• DIRECTIVE
Scan the listing below. Return every line containing the string "APERTURE".

• MATERIAL SHOWN
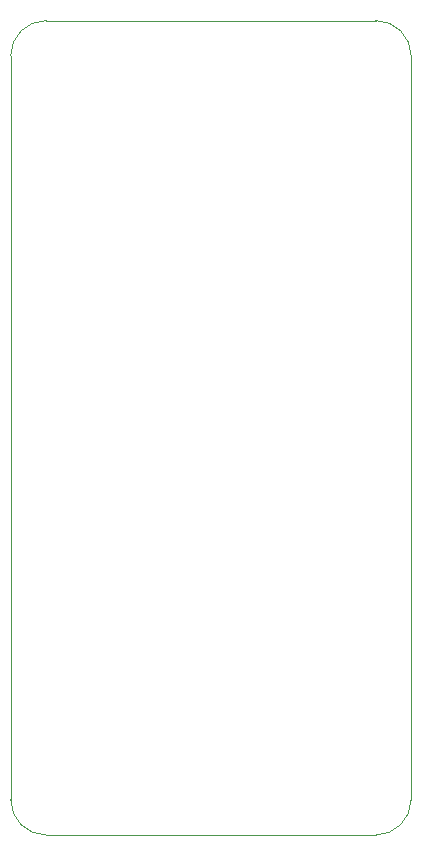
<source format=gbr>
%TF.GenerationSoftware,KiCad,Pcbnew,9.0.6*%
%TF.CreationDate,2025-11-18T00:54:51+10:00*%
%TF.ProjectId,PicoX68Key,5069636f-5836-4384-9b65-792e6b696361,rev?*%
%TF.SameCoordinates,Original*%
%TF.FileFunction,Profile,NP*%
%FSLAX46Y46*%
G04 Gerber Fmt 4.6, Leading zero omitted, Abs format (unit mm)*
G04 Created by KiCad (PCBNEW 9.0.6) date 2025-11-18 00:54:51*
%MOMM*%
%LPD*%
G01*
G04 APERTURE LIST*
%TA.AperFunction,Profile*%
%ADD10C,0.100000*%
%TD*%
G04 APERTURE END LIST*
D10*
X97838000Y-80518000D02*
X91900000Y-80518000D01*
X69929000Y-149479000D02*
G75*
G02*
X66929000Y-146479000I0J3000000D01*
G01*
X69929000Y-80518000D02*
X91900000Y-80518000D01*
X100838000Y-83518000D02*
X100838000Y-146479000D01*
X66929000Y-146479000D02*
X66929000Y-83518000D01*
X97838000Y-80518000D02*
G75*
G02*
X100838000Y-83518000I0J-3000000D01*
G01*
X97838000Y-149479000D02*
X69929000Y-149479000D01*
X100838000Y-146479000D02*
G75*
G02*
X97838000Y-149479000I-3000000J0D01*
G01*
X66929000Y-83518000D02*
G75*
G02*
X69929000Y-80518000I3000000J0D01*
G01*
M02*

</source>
...
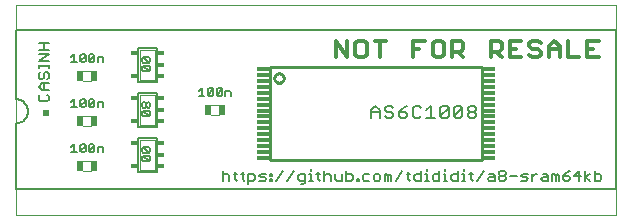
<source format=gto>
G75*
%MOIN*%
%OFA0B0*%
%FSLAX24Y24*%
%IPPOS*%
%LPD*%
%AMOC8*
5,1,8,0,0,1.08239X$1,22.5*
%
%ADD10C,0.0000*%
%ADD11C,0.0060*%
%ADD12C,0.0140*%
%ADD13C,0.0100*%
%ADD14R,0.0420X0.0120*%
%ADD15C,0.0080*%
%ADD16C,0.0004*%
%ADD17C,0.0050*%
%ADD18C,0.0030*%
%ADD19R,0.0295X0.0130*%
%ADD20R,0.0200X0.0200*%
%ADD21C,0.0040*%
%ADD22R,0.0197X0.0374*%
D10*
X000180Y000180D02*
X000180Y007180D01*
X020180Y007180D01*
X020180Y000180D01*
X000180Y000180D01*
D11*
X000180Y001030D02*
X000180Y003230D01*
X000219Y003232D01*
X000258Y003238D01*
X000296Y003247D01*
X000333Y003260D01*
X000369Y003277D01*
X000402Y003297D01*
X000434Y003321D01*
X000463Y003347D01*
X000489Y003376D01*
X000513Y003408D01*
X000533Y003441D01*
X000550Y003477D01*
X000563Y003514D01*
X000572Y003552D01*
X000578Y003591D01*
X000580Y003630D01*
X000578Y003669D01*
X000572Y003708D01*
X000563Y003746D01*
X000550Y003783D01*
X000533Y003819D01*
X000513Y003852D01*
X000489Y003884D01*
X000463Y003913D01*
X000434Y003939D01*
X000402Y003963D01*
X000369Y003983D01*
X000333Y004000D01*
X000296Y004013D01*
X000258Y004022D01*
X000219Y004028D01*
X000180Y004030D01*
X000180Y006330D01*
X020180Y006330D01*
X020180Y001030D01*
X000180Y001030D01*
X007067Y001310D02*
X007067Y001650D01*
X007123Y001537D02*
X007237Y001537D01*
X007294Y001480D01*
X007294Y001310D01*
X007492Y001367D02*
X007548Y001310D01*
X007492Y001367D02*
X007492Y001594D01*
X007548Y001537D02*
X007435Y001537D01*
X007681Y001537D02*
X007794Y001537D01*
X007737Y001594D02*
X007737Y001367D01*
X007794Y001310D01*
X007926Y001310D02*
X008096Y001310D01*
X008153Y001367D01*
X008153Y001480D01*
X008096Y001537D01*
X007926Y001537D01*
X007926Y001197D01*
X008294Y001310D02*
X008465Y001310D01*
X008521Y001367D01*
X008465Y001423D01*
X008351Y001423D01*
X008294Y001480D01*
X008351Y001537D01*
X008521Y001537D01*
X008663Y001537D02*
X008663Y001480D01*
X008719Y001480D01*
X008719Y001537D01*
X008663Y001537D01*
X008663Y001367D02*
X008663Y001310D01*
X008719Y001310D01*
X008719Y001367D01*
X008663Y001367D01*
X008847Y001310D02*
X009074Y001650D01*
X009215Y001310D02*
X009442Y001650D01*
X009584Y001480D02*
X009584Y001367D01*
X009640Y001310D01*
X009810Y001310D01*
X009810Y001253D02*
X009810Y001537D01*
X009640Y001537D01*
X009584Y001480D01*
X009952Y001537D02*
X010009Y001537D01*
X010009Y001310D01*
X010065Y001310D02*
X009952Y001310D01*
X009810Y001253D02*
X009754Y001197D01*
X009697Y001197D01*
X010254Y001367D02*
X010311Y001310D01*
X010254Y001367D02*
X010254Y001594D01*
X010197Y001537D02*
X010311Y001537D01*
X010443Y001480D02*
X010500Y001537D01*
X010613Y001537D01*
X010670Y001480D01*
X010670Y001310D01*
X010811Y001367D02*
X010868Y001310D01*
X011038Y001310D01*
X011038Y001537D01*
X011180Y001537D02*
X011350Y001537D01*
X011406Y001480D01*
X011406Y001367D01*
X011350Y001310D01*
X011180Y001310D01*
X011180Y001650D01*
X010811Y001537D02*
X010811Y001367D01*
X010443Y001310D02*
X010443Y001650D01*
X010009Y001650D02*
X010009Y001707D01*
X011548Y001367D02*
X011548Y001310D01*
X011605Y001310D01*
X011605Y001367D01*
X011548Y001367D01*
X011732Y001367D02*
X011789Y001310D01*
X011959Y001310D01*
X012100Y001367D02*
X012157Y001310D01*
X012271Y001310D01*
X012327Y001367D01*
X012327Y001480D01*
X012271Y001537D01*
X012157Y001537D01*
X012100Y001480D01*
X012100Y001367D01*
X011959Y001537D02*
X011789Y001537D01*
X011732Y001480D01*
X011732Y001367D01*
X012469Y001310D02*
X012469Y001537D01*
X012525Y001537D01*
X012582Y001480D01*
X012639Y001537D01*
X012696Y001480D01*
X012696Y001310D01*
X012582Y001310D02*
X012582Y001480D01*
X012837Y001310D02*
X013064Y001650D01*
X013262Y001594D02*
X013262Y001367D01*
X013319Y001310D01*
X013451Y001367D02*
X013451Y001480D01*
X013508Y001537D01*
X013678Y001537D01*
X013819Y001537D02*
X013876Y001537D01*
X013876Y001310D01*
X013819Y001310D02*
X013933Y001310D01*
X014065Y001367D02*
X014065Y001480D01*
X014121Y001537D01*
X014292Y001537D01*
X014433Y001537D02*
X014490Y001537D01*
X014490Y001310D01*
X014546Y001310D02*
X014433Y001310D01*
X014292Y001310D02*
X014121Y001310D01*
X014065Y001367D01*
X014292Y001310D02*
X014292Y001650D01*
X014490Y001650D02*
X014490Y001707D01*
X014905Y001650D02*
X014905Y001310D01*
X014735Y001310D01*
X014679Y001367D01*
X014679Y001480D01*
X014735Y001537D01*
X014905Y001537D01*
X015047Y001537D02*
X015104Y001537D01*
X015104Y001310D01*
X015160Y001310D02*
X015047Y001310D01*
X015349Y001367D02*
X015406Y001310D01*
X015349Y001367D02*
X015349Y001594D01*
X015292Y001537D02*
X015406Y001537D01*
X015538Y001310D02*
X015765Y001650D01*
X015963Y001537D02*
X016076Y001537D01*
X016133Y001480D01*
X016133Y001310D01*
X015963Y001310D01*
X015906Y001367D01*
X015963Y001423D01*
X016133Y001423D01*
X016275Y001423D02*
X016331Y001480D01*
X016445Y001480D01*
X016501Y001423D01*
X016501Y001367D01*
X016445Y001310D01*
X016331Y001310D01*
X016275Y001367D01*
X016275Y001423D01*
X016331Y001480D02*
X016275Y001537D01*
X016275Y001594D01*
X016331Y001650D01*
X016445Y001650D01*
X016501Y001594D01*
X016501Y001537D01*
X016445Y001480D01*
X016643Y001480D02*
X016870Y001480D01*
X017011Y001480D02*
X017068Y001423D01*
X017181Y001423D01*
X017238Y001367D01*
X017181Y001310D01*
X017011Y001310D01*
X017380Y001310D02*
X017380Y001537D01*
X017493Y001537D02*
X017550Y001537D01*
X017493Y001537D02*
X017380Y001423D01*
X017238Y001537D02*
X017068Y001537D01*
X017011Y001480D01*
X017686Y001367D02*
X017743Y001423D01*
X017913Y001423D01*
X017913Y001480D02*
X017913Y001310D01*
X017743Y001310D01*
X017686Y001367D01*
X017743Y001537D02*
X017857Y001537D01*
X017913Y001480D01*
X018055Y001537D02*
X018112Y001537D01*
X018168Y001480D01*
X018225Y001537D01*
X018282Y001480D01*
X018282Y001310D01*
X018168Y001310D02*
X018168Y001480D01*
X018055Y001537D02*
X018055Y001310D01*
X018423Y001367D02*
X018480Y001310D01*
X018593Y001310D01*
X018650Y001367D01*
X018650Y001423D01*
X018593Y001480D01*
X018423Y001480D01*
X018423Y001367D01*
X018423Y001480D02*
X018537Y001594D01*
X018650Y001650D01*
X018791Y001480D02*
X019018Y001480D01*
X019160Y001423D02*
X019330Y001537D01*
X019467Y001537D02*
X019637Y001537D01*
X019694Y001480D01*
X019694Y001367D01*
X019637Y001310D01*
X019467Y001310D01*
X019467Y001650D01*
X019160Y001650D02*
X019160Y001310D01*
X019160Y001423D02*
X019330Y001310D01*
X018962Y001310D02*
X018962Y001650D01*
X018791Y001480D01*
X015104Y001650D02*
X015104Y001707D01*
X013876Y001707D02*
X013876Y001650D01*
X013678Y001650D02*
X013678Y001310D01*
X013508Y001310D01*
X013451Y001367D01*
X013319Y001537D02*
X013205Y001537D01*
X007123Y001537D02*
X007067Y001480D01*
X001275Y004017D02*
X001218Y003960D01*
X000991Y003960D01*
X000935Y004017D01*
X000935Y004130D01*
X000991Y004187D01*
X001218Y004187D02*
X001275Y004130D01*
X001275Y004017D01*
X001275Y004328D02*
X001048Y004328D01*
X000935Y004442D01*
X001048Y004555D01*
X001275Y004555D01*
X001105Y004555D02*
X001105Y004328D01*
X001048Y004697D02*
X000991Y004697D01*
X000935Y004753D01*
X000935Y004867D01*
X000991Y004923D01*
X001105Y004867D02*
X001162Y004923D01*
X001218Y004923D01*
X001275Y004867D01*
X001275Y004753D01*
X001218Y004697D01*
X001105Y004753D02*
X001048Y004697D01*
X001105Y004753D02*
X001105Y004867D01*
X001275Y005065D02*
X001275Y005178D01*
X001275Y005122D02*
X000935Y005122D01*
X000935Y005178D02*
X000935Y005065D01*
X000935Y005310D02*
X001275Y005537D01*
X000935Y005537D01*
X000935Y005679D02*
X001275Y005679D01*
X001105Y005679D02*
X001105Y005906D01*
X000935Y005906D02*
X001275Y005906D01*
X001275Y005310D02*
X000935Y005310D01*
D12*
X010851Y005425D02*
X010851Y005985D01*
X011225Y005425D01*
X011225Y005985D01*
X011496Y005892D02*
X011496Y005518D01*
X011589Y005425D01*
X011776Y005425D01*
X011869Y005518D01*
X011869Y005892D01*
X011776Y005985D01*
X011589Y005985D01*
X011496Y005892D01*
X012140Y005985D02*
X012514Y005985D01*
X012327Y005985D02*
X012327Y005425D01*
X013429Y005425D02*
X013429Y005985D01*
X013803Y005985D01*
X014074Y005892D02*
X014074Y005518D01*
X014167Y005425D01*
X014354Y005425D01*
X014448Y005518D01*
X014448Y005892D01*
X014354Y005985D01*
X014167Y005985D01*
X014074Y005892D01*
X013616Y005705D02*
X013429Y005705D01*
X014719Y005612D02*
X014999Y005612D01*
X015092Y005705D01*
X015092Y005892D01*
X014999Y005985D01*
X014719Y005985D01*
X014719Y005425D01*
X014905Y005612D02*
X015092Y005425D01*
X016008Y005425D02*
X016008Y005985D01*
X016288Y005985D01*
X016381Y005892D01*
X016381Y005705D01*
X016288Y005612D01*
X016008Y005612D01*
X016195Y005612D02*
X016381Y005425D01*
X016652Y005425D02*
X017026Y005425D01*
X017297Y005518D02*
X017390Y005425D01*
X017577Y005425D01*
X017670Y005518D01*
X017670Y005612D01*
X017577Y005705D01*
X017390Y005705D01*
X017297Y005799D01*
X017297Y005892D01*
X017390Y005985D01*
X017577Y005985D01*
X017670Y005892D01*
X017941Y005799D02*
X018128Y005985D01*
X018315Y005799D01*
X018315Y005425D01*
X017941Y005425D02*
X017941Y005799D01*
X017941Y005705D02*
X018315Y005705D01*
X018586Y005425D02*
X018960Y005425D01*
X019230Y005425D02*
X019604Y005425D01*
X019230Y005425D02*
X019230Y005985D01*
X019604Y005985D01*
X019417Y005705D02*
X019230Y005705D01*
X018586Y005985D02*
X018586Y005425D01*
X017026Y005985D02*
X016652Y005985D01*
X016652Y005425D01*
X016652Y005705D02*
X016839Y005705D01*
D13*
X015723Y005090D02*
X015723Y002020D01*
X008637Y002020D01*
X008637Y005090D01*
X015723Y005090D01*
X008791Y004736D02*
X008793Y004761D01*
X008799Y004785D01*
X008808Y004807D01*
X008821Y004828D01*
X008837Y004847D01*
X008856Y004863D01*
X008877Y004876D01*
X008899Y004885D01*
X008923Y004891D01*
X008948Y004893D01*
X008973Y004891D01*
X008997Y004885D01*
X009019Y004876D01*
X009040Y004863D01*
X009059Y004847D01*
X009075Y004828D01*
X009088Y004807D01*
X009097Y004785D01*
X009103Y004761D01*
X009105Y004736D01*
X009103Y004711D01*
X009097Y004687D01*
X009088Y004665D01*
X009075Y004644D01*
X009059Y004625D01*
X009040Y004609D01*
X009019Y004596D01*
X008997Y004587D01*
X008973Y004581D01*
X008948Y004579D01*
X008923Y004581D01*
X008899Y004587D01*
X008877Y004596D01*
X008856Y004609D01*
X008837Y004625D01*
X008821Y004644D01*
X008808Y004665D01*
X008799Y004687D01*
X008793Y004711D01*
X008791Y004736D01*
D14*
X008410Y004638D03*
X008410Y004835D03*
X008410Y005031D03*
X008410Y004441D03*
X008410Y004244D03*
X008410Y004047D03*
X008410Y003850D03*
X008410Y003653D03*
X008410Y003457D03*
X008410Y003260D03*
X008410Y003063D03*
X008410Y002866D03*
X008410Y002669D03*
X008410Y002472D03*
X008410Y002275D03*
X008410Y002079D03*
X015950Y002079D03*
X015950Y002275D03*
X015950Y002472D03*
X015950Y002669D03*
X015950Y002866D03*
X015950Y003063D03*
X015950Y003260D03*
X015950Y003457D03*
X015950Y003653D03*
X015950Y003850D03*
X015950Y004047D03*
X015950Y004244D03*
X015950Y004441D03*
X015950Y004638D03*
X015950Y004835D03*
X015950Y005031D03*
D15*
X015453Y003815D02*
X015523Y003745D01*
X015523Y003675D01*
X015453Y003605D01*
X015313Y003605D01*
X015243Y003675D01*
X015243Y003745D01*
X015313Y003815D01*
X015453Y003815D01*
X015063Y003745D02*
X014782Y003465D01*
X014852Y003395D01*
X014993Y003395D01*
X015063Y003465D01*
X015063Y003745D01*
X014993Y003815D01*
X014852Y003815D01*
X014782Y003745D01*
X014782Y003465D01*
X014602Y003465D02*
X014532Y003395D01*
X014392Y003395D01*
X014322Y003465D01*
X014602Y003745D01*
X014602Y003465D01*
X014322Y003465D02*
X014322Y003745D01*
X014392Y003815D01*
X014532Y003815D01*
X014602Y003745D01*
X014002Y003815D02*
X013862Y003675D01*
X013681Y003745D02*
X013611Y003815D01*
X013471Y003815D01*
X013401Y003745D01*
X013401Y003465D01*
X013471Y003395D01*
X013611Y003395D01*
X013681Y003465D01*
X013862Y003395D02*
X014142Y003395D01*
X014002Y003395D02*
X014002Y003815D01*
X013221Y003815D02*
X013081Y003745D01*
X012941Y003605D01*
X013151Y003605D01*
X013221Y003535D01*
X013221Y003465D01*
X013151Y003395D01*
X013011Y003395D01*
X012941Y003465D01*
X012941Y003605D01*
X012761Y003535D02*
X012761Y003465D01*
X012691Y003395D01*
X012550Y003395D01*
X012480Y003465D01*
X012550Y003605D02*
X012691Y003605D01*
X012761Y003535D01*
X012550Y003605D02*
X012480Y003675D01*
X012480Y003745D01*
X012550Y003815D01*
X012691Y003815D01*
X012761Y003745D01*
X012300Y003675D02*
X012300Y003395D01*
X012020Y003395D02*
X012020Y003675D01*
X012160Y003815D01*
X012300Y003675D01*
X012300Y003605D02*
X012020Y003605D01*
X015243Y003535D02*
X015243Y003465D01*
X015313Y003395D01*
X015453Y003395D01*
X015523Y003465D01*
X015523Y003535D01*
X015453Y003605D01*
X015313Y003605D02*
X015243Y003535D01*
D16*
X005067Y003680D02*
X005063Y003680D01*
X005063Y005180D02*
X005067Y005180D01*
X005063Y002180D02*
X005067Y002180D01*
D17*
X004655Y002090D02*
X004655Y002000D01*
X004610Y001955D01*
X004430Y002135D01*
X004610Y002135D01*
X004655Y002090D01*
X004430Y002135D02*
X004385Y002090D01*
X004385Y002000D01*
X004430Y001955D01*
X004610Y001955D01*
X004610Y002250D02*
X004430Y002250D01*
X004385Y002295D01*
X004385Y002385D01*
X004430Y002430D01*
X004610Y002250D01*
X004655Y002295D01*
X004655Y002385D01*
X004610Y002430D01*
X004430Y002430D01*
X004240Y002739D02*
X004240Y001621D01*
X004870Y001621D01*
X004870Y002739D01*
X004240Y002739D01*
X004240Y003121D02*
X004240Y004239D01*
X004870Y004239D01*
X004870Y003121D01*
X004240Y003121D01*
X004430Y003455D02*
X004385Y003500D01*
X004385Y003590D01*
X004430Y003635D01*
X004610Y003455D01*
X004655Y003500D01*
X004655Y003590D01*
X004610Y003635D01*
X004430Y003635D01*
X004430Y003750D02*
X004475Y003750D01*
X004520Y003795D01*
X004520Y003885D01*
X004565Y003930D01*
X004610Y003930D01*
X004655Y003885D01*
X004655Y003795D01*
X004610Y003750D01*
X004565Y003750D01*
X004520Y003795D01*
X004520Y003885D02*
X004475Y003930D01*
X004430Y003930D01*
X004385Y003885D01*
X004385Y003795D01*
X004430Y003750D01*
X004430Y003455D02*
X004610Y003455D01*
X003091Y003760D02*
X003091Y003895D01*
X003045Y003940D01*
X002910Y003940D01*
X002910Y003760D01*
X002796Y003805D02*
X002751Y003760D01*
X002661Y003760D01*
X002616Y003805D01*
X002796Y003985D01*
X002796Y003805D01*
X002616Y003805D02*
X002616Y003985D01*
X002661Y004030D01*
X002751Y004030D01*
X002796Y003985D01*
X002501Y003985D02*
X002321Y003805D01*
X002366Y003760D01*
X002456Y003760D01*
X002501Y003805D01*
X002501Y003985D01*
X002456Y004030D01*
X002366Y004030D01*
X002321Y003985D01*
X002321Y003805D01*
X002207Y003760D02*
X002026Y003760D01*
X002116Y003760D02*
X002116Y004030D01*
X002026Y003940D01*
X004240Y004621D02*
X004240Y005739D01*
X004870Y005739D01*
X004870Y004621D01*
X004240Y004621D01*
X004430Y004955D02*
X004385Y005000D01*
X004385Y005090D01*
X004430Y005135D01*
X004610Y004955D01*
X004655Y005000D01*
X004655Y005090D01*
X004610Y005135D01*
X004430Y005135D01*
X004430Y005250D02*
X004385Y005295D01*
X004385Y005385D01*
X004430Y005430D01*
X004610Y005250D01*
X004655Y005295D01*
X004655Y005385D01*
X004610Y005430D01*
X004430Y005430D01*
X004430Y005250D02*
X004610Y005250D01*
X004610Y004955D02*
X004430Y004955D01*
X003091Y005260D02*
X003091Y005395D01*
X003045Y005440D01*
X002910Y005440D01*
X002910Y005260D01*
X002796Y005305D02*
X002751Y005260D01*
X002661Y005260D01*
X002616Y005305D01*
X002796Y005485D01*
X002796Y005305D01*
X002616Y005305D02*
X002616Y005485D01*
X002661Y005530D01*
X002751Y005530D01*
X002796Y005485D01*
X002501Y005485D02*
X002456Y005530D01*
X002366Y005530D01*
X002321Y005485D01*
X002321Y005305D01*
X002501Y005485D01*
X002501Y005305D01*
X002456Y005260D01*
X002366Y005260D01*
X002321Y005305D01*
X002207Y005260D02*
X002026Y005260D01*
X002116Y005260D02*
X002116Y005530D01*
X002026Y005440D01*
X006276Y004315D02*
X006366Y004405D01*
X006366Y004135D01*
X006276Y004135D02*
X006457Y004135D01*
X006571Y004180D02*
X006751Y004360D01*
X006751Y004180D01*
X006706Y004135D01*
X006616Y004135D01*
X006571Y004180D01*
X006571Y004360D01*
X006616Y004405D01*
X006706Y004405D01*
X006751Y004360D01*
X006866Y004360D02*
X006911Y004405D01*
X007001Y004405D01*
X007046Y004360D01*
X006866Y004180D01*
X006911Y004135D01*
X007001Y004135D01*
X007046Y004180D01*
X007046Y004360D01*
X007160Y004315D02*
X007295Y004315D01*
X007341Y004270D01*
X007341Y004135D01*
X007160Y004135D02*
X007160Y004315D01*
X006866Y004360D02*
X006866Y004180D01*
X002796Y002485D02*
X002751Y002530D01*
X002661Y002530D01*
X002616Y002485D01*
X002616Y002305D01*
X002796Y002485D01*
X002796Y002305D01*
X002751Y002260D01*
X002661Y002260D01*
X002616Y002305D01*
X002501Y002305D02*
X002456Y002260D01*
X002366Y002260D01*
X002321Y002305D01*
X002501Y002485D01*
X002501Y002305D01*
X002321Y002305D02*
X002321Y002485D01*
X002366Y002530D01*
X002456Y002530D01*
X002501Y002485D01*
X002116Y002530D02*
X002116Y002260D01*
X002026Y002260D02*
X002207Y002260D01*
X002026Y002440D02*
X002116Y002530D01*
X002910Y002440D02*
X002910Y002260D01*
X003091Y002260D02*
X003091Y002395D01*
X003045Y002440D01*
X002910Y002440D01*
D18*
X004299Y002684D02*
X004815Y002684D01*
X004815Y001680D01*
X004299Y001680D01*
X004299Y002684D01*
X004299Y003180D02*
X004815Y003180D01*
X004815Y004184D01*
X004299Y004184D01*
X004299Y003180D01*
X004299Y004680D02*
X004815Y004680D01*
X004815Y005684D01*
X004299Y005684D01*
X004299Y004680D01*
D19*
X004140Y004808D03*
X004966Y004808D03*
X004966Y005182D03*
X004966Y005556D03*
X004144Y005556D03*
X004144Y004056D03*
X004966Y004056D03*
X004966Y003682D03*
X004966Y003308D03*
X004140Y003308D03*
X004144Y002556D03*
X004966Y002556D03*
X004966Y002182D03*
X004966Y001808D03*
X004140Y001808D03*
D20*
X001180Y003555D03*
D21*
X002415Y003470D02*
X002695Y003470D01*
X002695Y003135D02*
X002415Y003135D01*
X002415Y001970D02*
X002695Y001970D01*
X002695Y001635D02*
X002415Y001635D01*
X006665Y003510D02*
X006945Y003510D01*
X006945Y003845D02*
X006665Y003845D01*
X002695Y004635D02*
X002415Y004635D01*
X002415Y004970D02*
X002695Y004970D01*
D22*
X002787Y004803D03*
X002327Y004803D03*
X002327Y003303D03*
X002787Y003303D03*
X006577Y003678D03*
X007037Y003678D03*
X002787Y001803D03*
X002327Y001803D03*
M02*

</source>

• REPLY
G04 APERTURE LIST*
G04 APERTURE END LIST*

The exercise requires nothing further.